Resaerch area
The research group for semantic and social information systems studies information systems that are based on social and semantic technologies. We study the theories underlying such systems and technologies, evaluate existing ones and advance the state of the art by developing and evaluating new ones.
Semantic and social information systems
Our research theme lies in the intersection of two major ongoing shifts in the ICT world. Semantic information systems encode their meaning separately from their data and operations and separately from their application code, using technologies such as OWL, RDF, SPARQL and SWRL and semantic resources such as DBpedia and Wordnet.
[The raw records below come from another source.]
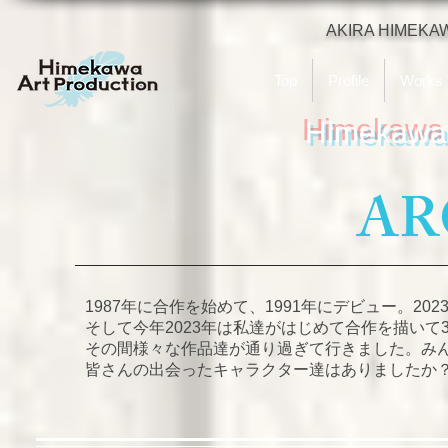
AKIRA HIMEKA
Top
Profile
Works
Himekawa 
​A
1987年に合作を始めて、1991年にデビュー。2
そして今年2023年は私達がはじめて合作を描いて
その間様々な作品達が通り過ぎて行きました。み
皆さんの出会ったキャラクター達はありましたか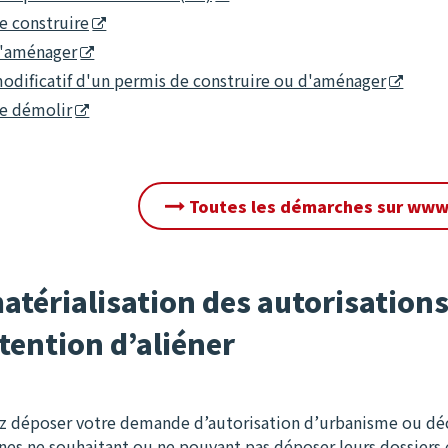
e construire
d'aménager
odificatif d'un permis de construire ou d'aménager
e démolir
Toutes les démarches sur www.
térialisation des autorisations
tention d’aliéner
 déposer votre demande d’autorisation d’urbanisme ou décla
nes ne souhaitant ou ne pouvant pas déposer leurs dossiers e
Social information systems, such as Facebook, YouTube and Wikipedia, are characterised by user-generated content, flat distributed control and scalability.
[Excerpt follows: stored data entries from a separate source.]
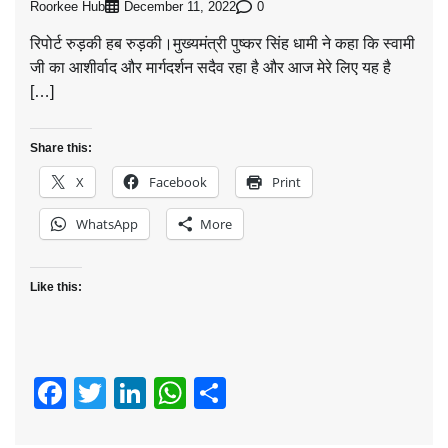
Roorkee Hub
0
December 11, 2022
रिपोर्ट रुड़की हब रुड़की।मुख्यमंत्री पुष्कर सिंह धामी ने कहा कि स्वामी
जी का आशीर्वाद और मार्गदर्शन सदैव रहा है और आज मेरे लिए यह है
[…]
Share this:
X
Facebook
Print
WhatsApp
More
Like this:
Facebook
Twitter
LinkedIn
WhatsApp
Share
Investigating the intersection of semantic technologies and social media is an important idea. On the one hand, the two have central commonalities, such as being composed of autonomous, dynamically interconnected parts that produce emergent behaviour in the large. On the other hand, they are complementary. Social media tend to produce large collections of user-generated content that can potentially be leveraged by semantic technologies if they can be enriched (or “lifted”) semantically. For example, social technologies can be used to make information systems semantic by tagging their contents with references to semantic resources (e.g., DBpedia or WordNet), whereas semantic technologies can be used to make the contents of social information systems more findable and better organised. Social technologies can help making semantic technologies less top-down and expert-driven and semantic technologies can help making social technologies more navigable for humans and machines.